Thursday, September 27, 2018

日本の夏、マレーシアの夏。




ここは一年中夏で、日本とおなじ夏でも違う夏だ。



なんか言っていることが矛盾しているけど、早い話が、たとえ気温が同じでもここにいて感じる夏と日本にいて感じる夏とでは違いがあるということだ。




日本では、毎年やって来る夏の伝統、歴史から教えられるもの、8月夏休みの宿題やら蚊取り線香のにおい、夜風も入ってこないけど網戸だけで寝る夜、そこから月明かりが見えること、鈴虫が鳴いていること、灼熱のアスファルトと正反対の黒い影。
テレビでやたらと多い怪談話と甲子園、花火、海に行くと浮き立つ友達、地元のお祭り、ジトッとした湿気、お盆、お墓、提灯。


これらを言葉に示すと情緒と言うのだろう。



その場にいると小さい時から生きている風習の中で、暑い夏になると必ず同じようなことを条件反射的に思う。



特に、8月は父の命日も加わった。

亡くなった人のことを思い出したり、死ぬということについて考えるようになる。

眩い青春や若過ぎるゆえに起こる何か不安な気持ちを片隅に、強い日差しのなかに明るく熱いものと、そうでないものが、いっしょに感じられる、しみじみ、でも一瞬で終わってしまう真夏の季節だ。



でももうすぐ10月になろうとしている。
日本の夏は本当に短い。
あっという間に終わってしまう。
ここはまだ夏なのに。

Wednesday, September 19, 2018

マレーシアでは「死」が身近。




ふだん死についてふつうに話すことがない、ということがこれまで日本の風潮にはあったような気がする。

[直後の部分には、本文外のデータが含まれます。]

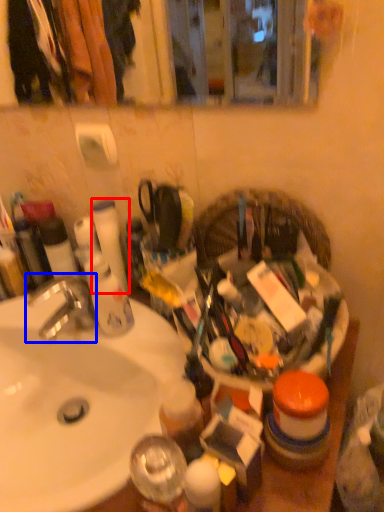
Question: Which point is further to the camera, toilet paper (highlighted by a red box) or faucet (highlighted by a blue box)?

Choices:
 (A) toilet paper
 (B) faucet

Answer: (A)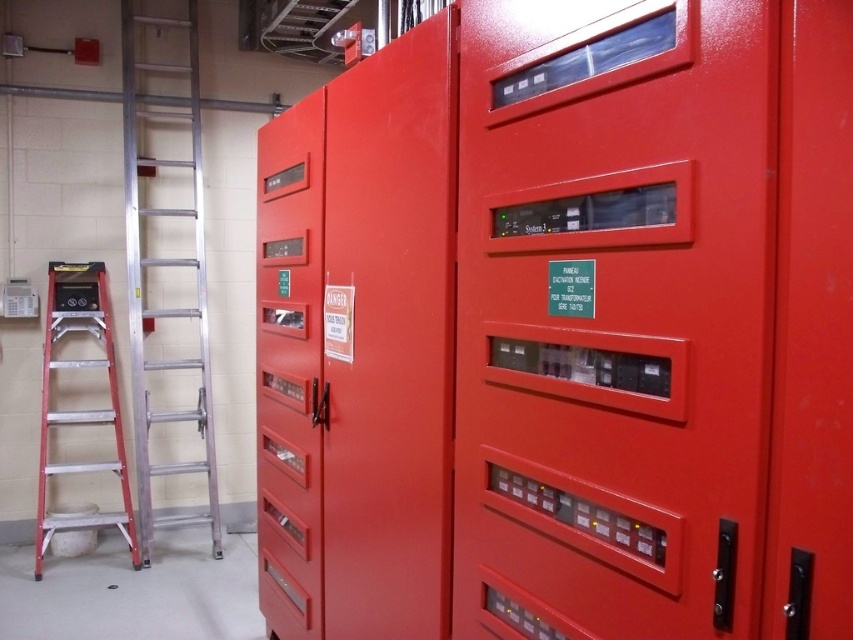
Question: Which object appears closest to the camera in this image?

Choices:
 (A) aluminum ladder at left
 (B) red aluminum ladder at left
 (C) metallic silver screwdriver at center

Answer: (C)

Question: Which object appears farthest from the camera in this image?

Choices:
 (A) red aluminum ladder at left
 (B) metallic silver screwdriver at center
 (C) glossy red locker at center

Answer: (A)

Question: Does aluminum ladder at left come behind red aluminum ladder at left?

Choices:
 (A) no
 (B) yes

Answer: (B)

Question: Can you confirm if red aluminum ladder at left is positioned to the right of metallic silver screwdriver at center?

Choices:
 (A) yes
 (B) no

Answer: (B)

Question: Which point is farther to the camera?

Choices:
 (A) (53, 422)
 (B) (323, 397)
 (C) (554, 388)

Answer: (A)

Question: Is red aluminum ladder at left to the right of metallic silver screwdriver at center from the viewer's perspective?

Choices:
 (A) yes
 (B) no

Answer: (B)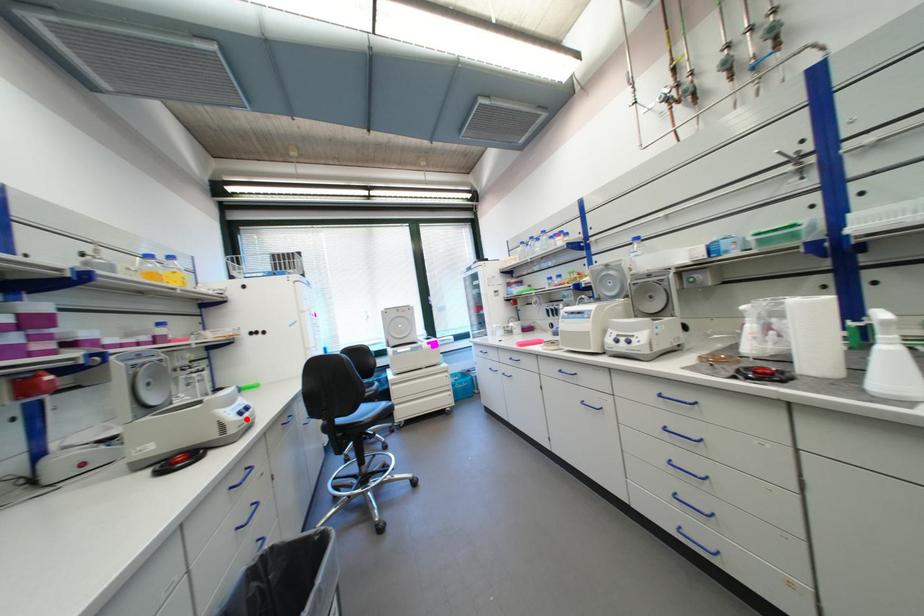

私が日本で生活をしていた頃には、死というのは(もちろん好き!なんて言う人はいなくて)嫌われていて、なんか不吉で、なるべく遠回しに話したり、日常の中から切り離しておくようになっている。

誰もが行きていたら必ず来るべきもので、「生」からは切り離されられないものと、わかっているのに。





でも最近の風潮は、ちょっと変わってきているようだ。

「終活」という言葉が流行ったり、死んだらどのようにしてほしいかきちんと周りに伝えたり、(昔は、まして病人の前では絶対話し合うこともなかったはず)、何歳くらいまで生きるつもりか、それまでに何をしておきたいか、というような話を、多くの人がおこなっているようだ。






ここでは、日本とちょっと違う。

生と死は身近な、当たり前のものとして根付いており、死を怖れすぎない。

こどもの時から日々の生活の中で、他人の「生」と「死」を間近に見て体験する。

犠牲祭では、動物の死を目の当たりにして、その動物をいかにありがたく食べ物として頂戴するかを考える。

そして人間の死後の世界はあるものが前提として信じみんな生きている。


---なので、「死」は必ず悲しみとともに語られるべきものではない。